Yea, you merely interpreted it in a ridiculous way that was not intended, thus requiring an extra word where none would have been needed if maxim of relevance at all held.
Your edited version is far more useful. Thankyou.
My apologies then. It would be useful if LessWrong marked edited posts as edited.
It does mark edited comments, by an * after the date. It does not mark edits to top-level posts or edits by admins (even self-edits by admins, which is clearly a bug).
Thanks, I didn’t notice the ’*’s.
private_messaging’s post is edited. I bet wedrifid quoted it as it originally was, and private_messaging edited it later to change the meaning. Edit2: (To change my posts’s meaning, heh) or to clarify the original intended meaning.
Edit: fixed formatting error caused by not escaping the underscore private_messaging’s name.
If there a visible step in the curve that would be interesting. If anyone has any sources that makes such a claim, please provide it.
Well, it still seems odd that with different set ups of e.g. Milgram experiment, various conformity experiments, and such, around 2⁄3 is the number rather than some dramatically different fraction (which suggests that in practice the change in susceptibility is greater around that percentile, which is of course what I meant). There really is no data to use to get any sort of specific number for North Korea, at all, but if you have to guess you have to name something. I’d be cautious of over-estimating the power of brainwashing over there. Especially considering how many people they did have to put through prison camps and such.
Depending on the specifics which get used during the Milgram experiment you get different results. It matters whether the person being tortured is in the same room. Whether or not you use a setting that gives you 2⁄3 of the people is arbitary.

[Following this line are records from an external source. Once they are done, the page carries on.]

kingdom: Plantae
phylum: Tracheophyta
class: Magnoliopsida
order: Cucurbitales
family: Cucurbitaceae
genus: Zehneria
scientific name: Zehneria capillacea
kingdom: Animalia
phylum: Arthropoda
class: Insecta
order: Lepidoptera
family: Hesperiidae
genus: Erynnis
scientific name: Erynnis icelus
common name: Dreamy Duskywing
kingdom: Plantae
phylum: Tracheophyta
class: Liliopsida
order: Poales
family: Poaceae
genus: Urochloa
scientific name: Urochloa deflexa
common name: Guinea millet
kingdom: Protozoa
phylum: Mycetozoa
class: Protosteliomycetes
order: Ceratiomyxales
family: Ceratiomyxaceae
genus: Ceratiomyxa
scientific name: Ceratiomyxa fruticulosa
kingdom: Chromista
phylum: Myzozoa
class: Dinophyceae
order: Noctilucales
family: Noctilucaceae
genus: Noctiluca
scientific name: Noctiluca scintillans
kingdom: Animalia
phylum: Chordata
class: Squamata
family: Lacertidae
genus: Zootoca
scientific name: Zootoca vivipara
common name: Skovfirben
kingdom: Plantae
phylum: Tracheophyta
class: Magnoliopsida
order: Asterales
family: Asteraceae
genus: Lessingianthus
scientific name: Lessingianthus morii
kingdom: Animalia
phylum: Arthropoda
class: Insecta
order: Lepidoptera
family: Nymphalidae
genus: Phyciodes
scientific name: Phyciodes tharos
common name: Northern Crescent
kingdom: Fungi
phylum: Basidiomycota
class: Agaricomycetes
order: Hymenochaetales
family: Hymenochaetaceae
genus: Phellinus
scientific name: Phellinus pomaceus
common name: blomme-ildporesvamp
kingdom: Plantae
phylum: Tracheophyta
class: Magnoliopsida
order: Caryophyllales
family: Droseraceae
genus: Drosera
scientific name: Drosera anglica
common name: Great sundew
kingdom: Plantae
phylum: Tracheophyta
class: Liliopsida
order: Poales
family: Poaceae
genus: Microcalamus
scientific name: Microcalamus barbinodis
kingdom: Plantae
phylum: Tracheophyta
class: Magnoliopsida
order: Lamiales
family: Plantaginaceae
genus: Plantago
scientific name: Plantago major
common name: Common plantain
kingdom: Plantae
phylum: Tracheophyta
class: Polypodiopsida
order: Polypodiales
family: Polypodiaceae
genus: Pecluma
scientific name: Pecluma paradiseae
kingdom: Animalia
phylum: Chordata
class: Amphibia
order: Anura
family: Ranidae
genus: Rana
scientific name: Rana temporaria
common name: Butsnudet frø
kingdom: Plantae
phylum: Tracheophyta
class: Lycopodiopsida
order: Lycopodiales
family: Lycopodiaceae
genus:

I would say demonization and ostracism count as coercion. Religions use sexual identity shaming, existential fears, ‘universal morality’, and promises of eternal happiness in an ‘afterlife’ to fallaciously bring followers under bit & bridle. As soon as a religious authority stoops to the “you’re being controlled by evil spirits” argument, it counts as brainwashing. Cult authorities will use this to demonize any and all forms of skepticism, sexual relationships, skipping worship sessions, or interaction with ex-members. Essentially, if you disagree with the head priest, you are going to have some sort of livestock factory farm-esque afterlife full of eternal torment! If that doesn’t count as “systematic and often forcible pressure” then I don’t know what does. Perhaps enforced chastity and demonization of orgasms..? Psychological coercion is extremely easy, as humans are extremely manipulable, controlled by emotions, and irrational. Add-in a few existential fears, some comforting fallacy, and perhaps some sex appeal, and you’ve gotten yourself a recruitment platform for your religion.